Ma ad un certo punto la sua squallida esistenza è destinata a cambiare. Così, fra l’acquisto di una scatola di pillole contro l’ansia e un energy drink, conoscerà la bellissima e sensualissima Fox (Angelina Jolie).
Sulla scia di Die Hard 4 e dei film dei fratelli Wachowski, ecco un'altra pellicola che utilizza a profusione, e con poco giudizio, scene ad effetto ed effetti speciali. Il risultato fin dalle prime banali sequenze è quello di una pellicola confusionaria, fracassona e senza cervello.
“Non ti curar di loro ma guarda e passa” potrebbe essere il sottotitolo della pellicola, che non riesce ad essere né emozionante e spettacolare come un buon film d’azione, né divertente o irriverente come una commedia. Sostanzialmente resta un prodotto senza etichetta, che, mescolando effetti speciali e i patemi di un moderno giustiziere, vuole darsi un tono, ma seguendo questa strada finisce soltanto col essere soltanto comico farsesco.
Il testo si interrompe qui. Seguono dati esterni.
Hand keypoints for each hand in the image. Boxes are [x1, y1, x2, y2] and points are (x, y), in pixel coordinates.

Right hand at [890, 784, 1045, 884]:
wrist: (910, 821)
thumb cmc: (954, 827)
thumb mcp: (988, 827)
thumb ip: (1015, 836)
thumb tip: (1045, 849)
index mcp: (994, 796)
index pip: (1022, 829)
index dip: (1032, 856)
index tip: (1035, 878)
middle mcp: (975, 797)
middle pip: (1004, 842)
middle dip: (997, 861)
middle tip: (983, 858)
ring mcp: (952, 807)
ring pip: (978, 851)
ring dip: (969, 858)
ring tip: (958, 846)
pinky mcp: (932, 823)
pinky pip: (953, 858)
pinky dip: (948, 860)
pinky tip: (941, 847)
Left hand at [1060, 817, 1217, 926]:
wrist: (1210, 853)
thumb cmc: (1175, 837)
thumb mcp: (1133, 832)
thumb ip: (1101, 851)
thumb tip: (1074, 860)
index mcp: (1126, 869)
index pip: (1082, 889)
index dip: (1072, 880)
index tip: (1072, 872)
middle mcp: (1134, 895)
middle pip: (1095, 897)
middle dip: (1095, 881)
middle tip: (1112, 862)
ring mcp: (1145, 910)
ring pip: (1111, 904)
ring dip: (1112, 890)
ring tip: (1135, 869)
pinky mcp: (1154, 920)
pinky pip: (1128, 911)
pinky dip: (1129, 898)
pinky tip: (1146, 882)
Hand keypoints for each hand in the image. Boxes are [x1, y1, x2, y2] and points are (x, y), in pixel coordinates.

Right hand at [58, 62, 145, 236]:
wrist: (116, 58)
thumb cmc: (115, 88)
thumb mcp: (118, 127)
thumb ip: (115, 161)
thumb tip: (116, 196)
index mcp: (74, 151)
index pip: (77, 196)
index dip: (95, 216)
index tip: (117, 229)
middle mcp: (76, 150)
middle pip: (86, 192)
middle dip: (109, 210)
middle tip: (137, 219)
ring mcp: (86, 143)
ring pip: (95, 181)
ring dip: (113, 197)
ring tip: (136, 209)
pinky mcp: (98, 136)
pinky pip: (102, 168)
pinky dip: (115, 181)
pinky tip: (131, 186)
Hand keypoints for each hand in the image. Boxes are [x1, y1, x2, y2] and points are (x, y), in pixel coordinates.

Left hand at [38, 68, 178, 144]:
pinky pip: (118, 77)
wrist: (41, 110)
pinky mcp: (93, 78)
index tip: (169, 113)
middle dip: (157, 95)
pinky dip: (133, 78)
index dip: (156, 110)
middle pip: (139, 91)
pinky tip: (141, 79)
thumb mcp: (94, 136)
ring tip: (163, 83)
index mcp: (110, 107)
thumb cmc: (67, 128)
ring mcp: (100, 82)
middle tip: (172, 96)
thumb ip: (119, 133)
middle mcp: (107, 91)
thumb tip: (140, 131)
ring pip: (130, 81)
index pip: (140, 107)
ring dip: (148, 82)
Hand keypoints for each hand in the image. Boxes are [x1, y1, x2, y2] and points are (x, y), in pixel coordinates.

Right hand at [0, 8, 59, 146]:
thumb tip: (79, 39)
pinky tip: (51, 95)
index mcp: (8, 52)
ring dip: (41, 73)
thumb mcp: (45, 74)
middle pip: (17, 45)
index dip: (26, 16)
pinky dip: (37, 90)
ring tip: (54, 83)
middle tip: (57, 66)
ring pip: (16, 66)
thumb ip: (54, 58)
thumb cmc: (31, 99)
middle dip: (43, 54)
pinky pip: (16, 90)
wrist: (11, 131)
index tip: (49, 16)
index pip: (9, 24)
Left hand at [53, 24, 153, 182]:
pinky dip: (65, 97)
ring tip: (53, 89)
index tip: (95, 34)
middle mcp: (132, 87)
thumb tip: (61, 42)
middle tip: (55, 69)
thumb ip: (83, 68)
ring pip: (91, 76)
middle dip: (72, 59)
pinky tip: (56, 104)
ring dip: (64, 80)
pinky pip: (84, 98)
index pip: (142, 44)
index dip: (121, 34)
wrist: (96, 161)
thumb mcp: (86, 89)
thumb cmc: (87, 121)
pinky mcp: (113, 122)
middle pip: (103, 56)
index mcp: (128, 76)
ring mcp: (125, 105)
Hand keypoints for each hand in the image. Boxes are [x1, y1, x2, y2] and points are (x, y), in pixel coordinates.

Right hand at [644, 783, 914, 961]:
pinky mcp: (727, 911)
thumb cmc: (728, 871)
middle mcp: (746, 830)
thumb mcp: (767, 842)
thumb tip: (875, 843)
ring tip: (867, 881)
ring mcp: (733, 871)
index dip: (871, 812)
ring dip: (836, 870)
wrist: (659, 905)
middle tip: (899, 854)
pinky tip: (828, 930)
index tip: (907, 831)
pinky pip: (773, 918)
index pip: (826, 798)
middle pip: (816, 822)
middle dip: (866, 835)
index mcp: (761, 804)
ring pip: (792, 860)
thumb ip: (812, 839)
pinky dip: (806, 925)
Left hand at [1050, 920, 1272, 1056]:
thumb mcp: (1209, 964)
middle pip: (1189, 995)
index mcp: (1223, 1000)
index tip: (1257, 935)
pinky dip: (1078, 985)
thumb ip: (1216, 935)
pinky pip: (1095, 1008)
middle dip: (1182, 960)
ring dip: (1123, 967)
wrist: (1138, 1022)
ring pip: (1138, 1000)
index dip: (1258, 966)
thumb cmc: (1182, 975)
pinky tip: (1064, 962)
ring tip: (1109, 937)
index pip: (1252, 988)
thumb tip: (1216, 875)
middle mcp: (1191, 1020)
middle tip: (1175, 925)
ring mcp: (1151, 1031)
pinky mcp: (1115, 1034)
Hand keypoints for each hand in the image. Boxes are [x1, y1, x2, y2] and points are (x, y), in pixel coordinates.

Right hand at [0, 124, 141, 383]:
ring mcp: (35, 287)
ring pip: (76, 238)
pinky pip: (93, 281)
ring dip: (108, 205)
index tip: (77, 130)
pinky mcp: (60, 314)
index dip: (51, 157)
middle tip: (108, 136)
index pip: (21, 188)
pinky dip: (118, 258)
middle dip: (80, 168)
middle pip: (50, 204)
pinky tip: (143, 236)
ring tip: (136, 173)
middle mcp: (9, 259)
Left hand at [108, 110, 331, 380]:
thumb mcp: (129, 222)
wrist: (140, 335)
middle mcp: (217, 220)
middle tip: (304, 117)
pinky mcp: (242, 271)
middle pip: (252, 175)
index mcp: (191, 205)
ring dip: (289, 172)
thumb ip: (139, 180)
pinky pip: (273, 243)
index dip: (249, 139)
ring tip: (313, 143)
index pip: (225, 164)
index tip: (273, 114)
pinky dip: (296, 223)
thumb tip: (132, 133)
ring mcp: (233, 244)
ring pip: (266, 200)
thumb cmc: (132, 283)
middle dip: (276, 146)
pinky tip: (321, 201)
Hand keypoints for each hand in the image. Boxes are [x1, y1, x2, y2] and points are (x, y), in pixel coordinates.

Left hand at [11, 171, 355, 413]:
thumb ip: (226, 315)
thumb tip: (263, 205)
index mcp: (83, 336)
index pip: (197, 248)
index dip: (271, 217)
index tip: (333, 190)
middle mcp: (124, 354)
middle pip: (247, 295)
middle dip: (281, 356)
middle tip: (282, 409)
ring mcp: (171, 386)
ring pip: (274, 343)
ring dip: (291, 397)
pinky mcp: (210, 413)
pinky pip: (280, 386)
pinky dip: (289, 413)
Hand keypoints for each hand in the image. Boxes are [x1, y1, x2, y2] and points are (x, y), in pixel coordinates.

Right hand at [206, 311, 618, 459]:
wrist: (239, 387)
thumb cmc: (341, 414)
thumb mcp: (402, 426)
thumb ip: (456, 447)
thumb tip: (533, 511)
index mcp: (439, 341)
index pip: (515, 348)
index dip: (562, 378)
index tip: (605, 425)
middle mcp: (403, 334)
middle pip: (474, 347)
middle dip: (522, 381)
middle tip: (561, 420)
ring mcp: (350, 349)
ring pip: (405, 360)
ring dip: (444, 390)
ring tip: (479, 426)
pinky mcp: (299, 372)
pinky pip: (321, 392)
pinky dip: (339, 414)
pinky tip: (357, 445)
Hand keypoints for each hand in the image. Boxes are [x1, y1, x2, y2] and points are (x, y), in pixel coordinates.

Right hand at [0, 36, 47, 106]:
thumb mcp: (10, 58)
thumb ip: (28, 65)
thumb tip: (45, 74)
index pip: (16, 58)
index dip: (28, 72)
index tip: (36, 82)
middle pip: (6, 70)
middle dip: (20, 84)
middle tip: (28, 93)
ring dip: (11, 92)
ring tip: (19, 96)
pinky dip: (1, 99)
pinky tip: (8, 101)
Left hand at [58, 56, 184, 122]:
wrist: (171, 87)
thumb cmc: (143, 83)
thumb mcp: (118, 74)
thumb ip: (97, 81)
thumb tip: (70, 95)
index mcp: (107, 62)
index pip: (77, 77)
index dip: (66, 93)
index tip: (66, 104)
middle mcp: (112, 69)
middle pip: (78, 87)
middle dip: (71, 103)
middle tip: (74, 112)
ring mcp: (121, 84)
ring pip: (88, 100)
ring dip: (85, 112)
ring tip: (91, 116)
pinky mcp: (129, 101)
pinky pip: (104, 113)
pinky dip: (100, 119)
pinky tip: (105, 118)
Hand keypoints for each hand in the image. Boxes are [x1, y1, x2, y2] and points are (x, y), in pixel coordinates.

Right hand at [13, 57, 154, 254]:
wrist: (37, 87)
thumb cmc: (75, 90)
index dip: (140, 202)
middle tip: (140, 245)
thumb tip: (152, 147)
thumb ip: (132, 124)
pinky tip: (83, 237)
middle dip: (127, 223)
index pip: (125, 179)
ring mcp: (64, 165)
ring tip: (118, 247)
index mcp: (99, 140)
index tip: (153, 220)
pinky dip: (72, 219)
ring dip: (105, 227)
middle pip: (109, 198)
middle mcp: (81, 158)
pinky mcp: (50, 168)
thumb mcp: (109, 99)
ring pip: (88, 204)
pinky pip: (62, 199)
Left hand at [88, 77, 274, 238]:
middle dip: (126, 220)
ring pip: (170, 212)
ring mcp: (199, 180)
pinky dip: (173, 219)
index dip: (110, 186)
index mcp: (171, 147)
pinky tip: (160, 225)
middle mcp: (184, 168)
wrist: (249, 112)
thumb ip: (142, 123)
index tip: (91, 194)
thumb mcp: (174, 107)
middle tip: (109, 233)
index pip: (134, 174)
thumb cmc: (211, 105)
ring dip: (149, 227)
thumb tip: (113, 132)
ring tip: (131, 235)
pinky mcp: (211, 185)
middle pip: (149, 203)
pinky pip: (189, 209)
M'P incontra il regista Timur Bekmambetov

La pellicola verrà rilasciata il 2 luglio, in 350 copie e a soli cinque giorni di distanza dal lancio negli Stati Uniti. Il gran numero di copie è giustificato dal fatto che nella mente dei produttori questa è una delle pellicole più importanti della imminente calda estate .
Nell’Hotel de Russie il regista russo Bekmambetov, pur presentandosi con una vistosa t-shirt arancione, non rilascia assolutamente risposte in stile vacanziero, ma riesce ad argomentare e far sorridere anche di fronte alle domande più improbabili.
Infatti a chi gli domandava come mai avesse deciso di levare ai personaggi principali i costumi, che erano un elemento fondamentale del fumetto, il regista risponde prima con una battuta e poi con una spiegazione esaustiva.
“L’idea di eliminare i costumi è stata di mia moglie, […] sarebbe stato stupido mettergli dei costumi, perché avrebbe reso i protagonisti molto meno professionali.”
Il fumetto comunque, a parte questo discorso legato ai costumi, è stato usato dal regista come una Bibbia ed è stato consultato in continuazione.
Anche se la violenza del film appare più edulcorata rispetto a quello che si vede nel fumetto. Questo perché al cinema bisogna dare delle risposte sul perché delle azioni, e non si può propinare semplicemente un nonsense, che fa della violenza la sua bandiera.
Il fumetto invece può essere più provocatorio, proprio per farsi conoscere e apprezzare dall’opinione pubblica.
Proprio per questi motivi la Jolie ha accettato il ruolo della sexy-killer Fox, perché la violenza che il suo personaggio distribuisce a destra e a sinistra, non è gratuita o inutile. Ma le sue uccisioni hanno un obbiettivo, uno scopo. Esattamente come il lavoro di un soldato.
Una piccola parentesi sulla sexy attrice bisogna aprirla, perchè nel suo primo fotogramma è inquadrata in modo pessimo dal bravo regista russo, il quale ha avuto anche il cattivo gusto di proporre quei fotogrammi all’inizio del trailer.
Bekmambetov infine definisce questo film perfetto per i ragazzi dai sedici anni in su, ma anche per i ragazzi di 35 o 40 anni, che devono ancora capire chi sono e che in quelle due ore hanno la possibilità di sentirsi diversi e di vedersi realizzati.